How does someone ask a living legend to, ahem, sit out some games and rest? Very lightly, it turns out.
Byron Scott approached Kobe Bryant by reminding him of their relationship. How long it had lasted. And how much longer it would continue.
“Before I even said, ‘I would like for you to sit out a couple of games,’ I had to always go back to, ‘You know how much I love you, you know how much I care for you, you know I’ve always got your best interests at heart,’” the Lakers coach said Friday. “Then I had to hit him with, ‘I think you need to sit down a couple of games.’”
Bryant sat out a third consecutive game Friday so he could rest. The Lakers lost to Dallas in a surprisingly close one, 102-98.
The initial talk with Bryant was the hardest, Scott implied. It came after Bryant missed 22 of 30 shots in a 108-101 loss to Sacramento.

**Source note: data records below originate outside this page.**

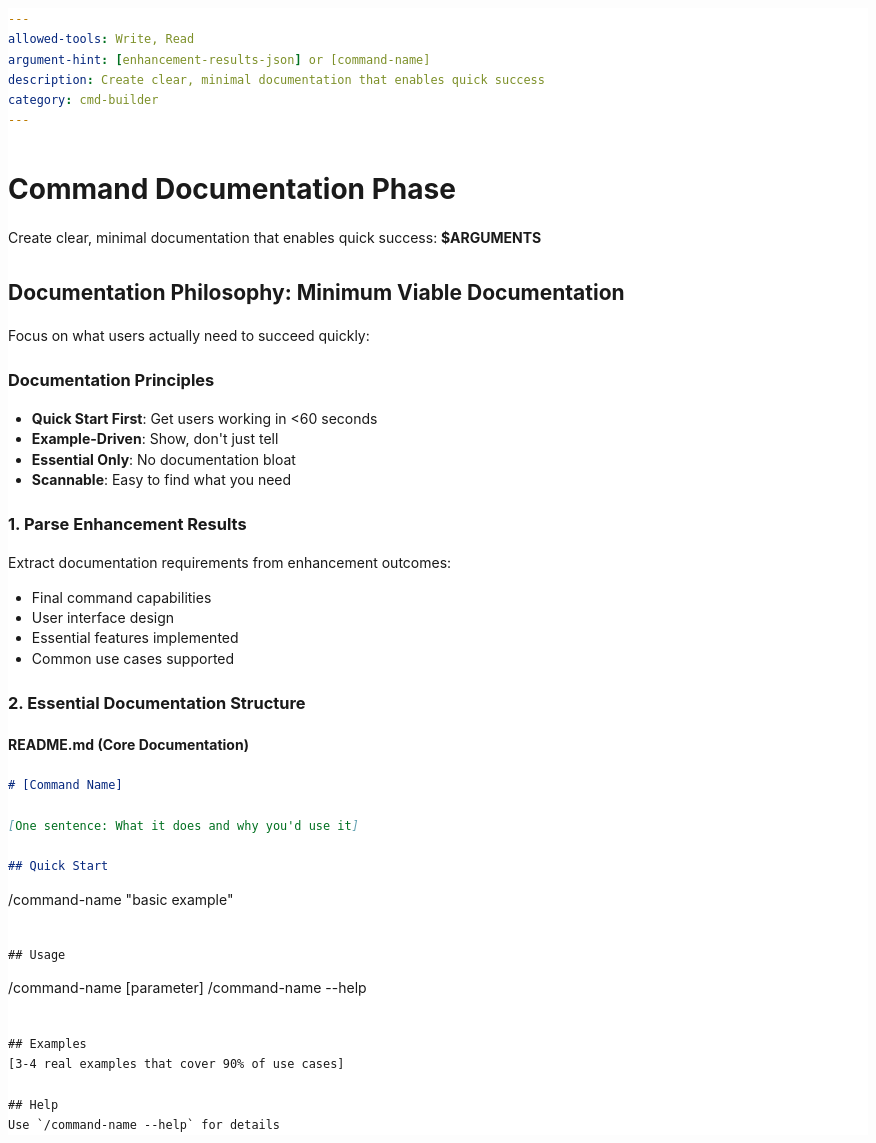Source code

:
 ```yaml
---
allowed-tools: Write, Read
argument-hint: [enhancement-results-json] or [command-name]
description: Create clear, minimal documentation that enables quick success
category: cmd-builder
---
```


# Command Documentation Phase

Create clear, minimal documentation that enables quick success: **$ARGUMENTS**

## Documentation Philosophy: Minimum Viable Documentation

Focus on what users actually need to succeed quickly:

### Documentation Principles
- **Quick Start First**: Get users working in <60 seconds
- **Example-Driven**: Show, don't just tell
- **Essential Only**: No documentation bloat
- **Scannable**: Easy to find what you need

### 1. Parse Enhancement Results
Extract documentation requirements from enhancement outcomes:
- Final command capabilities
- User interface design
- Essential features implemented
- Common use cases supported

### 2. Essential Documentation Structure

#### README.md (Core Documentation)
```markdown
# [Command Name]

[One sentence: What it does and why you'd use it]

## Quick Start
```
/command-name "basic example"
```

## Usage
```
/command-name [parameter]
/command-name --help
```

## Examples
[3-4 real examples that cover 90% of use cases]

## Help
Use `/command-name --help` for details
```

“The thing that I was so happy about, the first time I brought it up to him, he just said, ‘Coach, whatever you want to do, I’m with you 110%,’” Scott said. “And that made me feel good because I knew how competitive he is and for him to trust me like that, it just let me know that our relationship is as strong as it’s ever been.”
The Lakers (9-21) are fraught with foibles but the rapport between star player and coach is one of few things that doesn’t need critiquing. Outside analysts are picking up on it too.
“No other coach the Lakers could have hired in this world, no other coach I believe could have gotten Kobe to sit down,” TNT’s Chris Webber said while providing commentary for Thursday’s Lakers-Chicago game. “Not only did they hire his coach, they hired his old head, his mentor, his ex-teammate who he knows has his best interest at heart.”
Phil Jackson could have surely convinced Bryant to sit, but Webber’s point hit most of the target.
Scott, 53, has tried to blend humor with toughness in his first season. Quick with a one-liner while talking to reporters, he is also perfectly willing to call a player out through the media.
The losses are piling up. Scott’s confidence isn’t wearing down.
“I know that this is a process and it’s going to take time and I have to be as patient as anybody. Obviously, the people that have to be the most patient is the Buss family,” he said before referring to executives Mitch Kupchak and Jim Buss.
“When I took the job and when I talked to Mitch and Jim, they said, ‘This is going to be a process, it’s going to take some time.’ They asked me if I was OK with that. The question from me was, ‘No, are you guys OK with that?’
“I always have that in the back of my mind, that this is going to be fine.”
Basketball was in high demand on Christmas, including the Lakers without Bryant.
TNT’s broadcast of Lakers-Bulls averaged 3.9 million total viewers, the largest audience ever for a Christmas prime-time game on cable. It was followed on TNT by the Golden State-Clippers game that drew an average of 3.1 million viewers. Both figures were supplied by TNT via Nielsen Media Research.
ABC said the ratings for its marquee game were up 19% from a year ago as an average audience of 9.3 million watched Miami beat Cleveland.